There are numerous advantages to commercial investing through REITs. Aside from streamlining the investment process, REITs provide consistent and substantial dividend income and long-term appreciation. REITs are audited regularly because SEBI regulates them. As a result, information on elements such as tax brackets, ownership, and so on is readily available to the investor.

Post-Pandemic State of Affairs

However, following the pandemic, the government and banking institutions significantly boosted the residential sector, and commercial spaces saw high vacancy levels. However, with more Indians being vaccinated and many offices already open with partial or complete capacity, it is safe and prudent to invest in the commercial segment through traditional methods or REITs if one’s investment buffer allows.

Questions and Answers (FAQs)

1. What Exactly is a Residential Property?

Residential property includes any property purchased to reside.

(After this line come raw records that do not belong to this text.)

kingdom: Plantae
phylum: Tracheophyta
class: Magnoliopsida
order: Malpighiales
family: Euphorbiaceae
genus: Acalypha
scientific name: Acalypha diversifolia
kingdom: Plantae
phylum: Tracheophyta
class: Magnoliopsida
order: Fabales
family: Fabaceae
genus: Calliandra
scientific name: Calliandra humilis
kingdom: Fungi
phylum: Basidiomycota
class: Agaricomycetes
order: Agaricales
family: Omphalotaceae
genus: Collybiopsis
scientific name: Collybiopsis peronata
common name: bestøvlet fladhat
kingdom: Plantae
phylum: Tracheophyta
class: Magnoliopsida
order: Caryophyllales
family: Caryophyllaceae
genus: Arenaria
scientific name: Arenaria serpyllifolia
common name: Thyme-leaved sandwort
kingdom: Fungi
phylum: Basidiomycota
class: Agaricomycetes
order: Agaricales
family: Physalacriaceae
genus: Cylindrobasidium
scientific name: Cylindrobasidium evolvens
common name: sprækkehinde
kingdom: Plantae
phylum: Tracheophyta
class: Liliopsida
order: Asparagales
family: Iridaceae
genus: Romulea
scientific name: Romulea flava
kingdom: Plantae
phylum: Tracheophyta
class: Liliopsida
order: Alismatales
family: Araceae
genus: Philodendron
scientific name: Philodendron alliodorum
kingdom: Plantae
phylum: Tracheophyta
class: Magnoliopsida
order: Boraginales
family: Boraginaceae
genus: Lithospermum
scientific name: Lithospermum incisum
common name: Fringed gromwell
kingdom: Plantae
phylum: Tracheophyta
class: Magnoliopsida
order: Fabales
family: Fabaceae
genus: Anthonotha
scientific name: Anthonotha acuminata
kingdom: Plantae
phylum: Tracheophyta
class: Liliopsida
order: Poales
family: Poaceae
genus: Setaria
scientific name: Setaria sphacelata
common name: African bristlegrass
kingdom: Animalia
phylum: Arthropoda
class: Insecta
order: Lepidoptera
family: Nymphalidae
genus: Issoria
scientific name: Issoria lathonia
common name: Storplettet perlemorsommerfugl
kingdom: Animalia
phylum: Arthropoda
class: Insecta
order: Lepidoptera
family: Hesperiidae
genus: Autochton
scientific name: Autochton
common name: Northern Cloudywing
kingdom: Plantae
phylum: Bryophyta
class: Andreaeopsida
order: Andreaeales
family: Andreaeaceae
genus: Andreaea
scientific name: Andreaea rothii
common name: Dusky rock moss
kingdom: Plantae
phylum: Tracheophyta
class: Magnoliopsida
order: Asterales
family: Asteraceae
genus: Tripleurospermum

To know about How to invest in the Best Residential Properties Click here.

2. What Exactly is Commercial Property?

Any property purchased and used for business or commercial purposes is considered commercial property.

Want to know about How to invest in Best Commercial Properties Click here.

3. Which is the Most Careful Investment?

Residential property is a better investment if the investment is small and you lack experience.

4. Is Commercial Property More Expensive Than Residential Property?

Yes, commercial property is more expensive than residential property because businesses are typically located in prime locations.

5. What is the Best Type of Property in Terms of Return on Investment?

The ROI for residential property is approximately 4-10%, while the ROI for commercial property is approximately 6-12%.


To summarize, both commercial and residential property rentals have advantages and disadvantages. Whereas commercial property has higher rental income, longer leases, and more stability, residential property has lower entry barriers and easier access to loans.

Investors can choose based on their risk tolerance and expected gains. Ultimately, it all comes down to the investor’s needs, preferences, assets, risk tolerance, and financial goals. Indians have always felt more secure investing in a physical asset, whether commercial or residential and investment in other sectors will eventually pay off.